### WORK TO COMPLETE
When you return the lines below, go from the first through the line with "What feels like", keep them exact, and leave out every picture.

### RECORDS PROVIDED
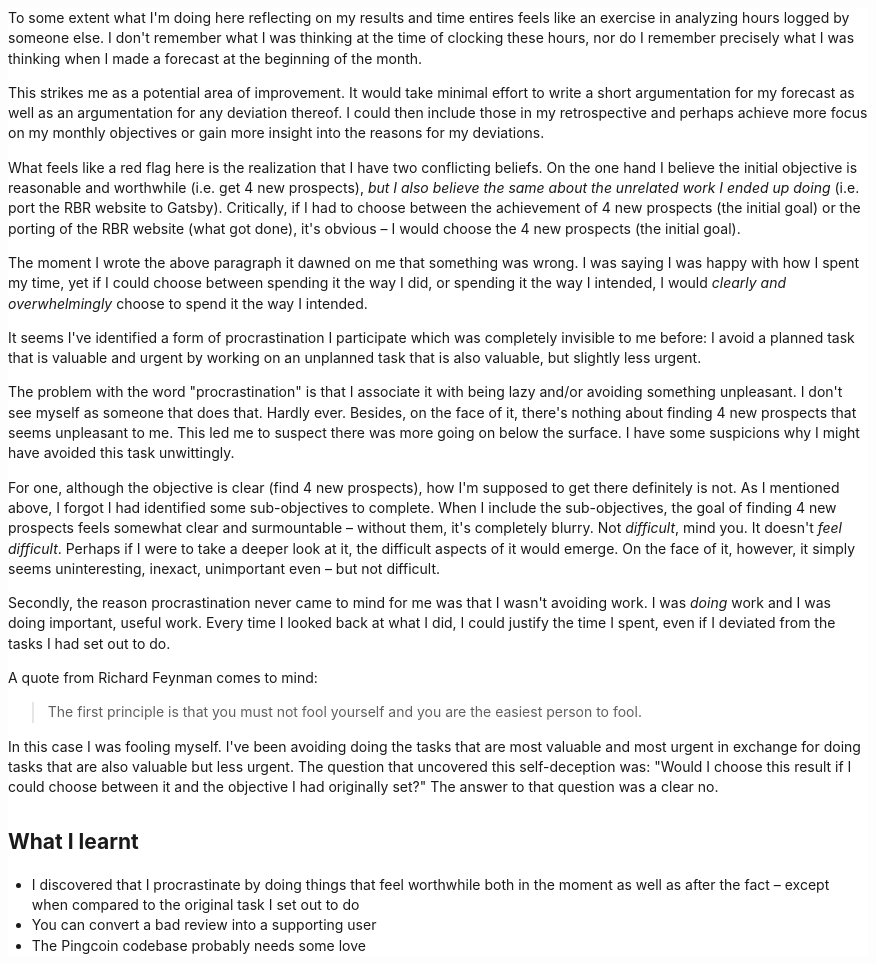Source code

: To some extent what I'm doing here reflecting on my results and time entires feels like an exercise in analyzing hours logged by someone else. I don't remember what I was thinking at the time of clocking these hours, nor do I remember precisely what I was thinking when I made a forecast at the beginning of the month.

This strikes me as a potential area of improvement. It would take minimal effort to write a short argumentation for my forecast as well as an argumentation for any deviation thereof. I could then include those in my retrospective and perhaps achieve more focus on my monthly objectives or gain more insight into the reasons for my deviations.

What feels like a red flag here is the realization that I have two conflicting beliefs. On the one hand I believe the initial objective is reasonable and worthwhile (i.e. get 4 new prospects), _but I also believe the same about the unrelated work I ended up doing_ (i.e. port the RBR website to Gatsby). Critically, if I had to choose between the achievement of 4 new prospects (the initial goal) or the porting of the RBR website (what got done), it's obvious – I would choose the 4 new prospects (the initial goal).

The moment I wrote the above paragraph it dawned on me that something was wrong. I was saying I was happy with how I spent my time, yet if I could choose between spending it the way I did, or spending it the way I intended, I would _clearly and overwhelmingly_ choose to spend it the way I intended.

It seems I've identified a form of procrastination I participate which was completely invisible to me before: I avoid a planned task that is valuable and urgent by working on an unplanned task that is also valuable, but slightly less urgent.

The problem with the word "procrastination" is that I associate it with being lazy and/or avoiding something unpleasant. I don't see myself as someone that does that. Hardly ever. Besides, on the face of it, there's nothing about finding 4 new prospects that seems unpleasant to me. This led me to suspect there was more going on below the surface. I have some suspicions why I might have avoided this task unwittingly.

For one, although the objective is clear (find 4 new prospects), how I'm supposed to get there definitely is not. As I mentioned above, I forgot I had identified some sub-objectives to complete. When I include the sub-objectives, the goal of finding 4 new prospects feels somewhat clear and surmountable – without them, it's completely blurry. Not _difficult_, mind you. It doesn't _feel difficult_. Perhaps if I were to take a deeper look at it, the difficult aspects of it would emerge. On the face of it, however, it simply seems uninteresting, inexact, unimportant even – but not difficult.

Secondly, the reason procrastination never came to mind for me was that I wasn't avoiding work. I was _doing_ work and I was doing important, useful work. Every time I looked back at what I did, I could justify the time I spent, even if I deviated from the tasks I had set out to do.

A quote from Richard Feynman comes to mind:

> The first principle is that you must not fool yourself and you are the easiest person to fool.

In this case I was fooling myself. I've been avoiding doing the tasks that are most valuable and most urgent in exchange for doing tasks that are also valuable but less urgent. The question that uncovered this self-deception was: "Would I choose this result if I could choose between it and the objective I had originally set?" The answer to that question was a clear no.

## What I learnt

- I discovered that I procrastinate by doing things that feel worthwhile both in the moment as well as after the fact – except when compared to the original task I set out to do
- You can convert a bad review into a supporting user
- The Pingcoin codebase probably needs some love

### RESPONSE
Source code

: To some extent what I'm doing here reflecting on my results and time entires feels like an exercise in analyzing hours logged by someone else. I don't remember what I was thinking at the time of clocking these hours, nor do I remember precisely what I was thinking when I made a forecast at the beginning of the month.

This strikes me as a potential area of improvement. It would take minimal effort to write a short argumentation for my forecast as well as an argumentation for any deviation thereof. I could then include those in my retrospective and perhaps achieve more focus on my monthly objectives or gain more insight into the reasons for my deviations.

What feels like a red flag here is the realization that I have two conflicting beliefs. On the one hand I believe the initial objective is reasonable and worthwhile (i.e. get 4 new prospects), _but I also believe the same about the unrelated work I ended up doing_ (i.e. port the RBR website to Gatsby). Critically, if I had to choose between the achievement of 4 new prospects (the initial goal) or the porting of the RBR website (what got done), it's obvious – I would choose the 4 new prospects (the initial goal).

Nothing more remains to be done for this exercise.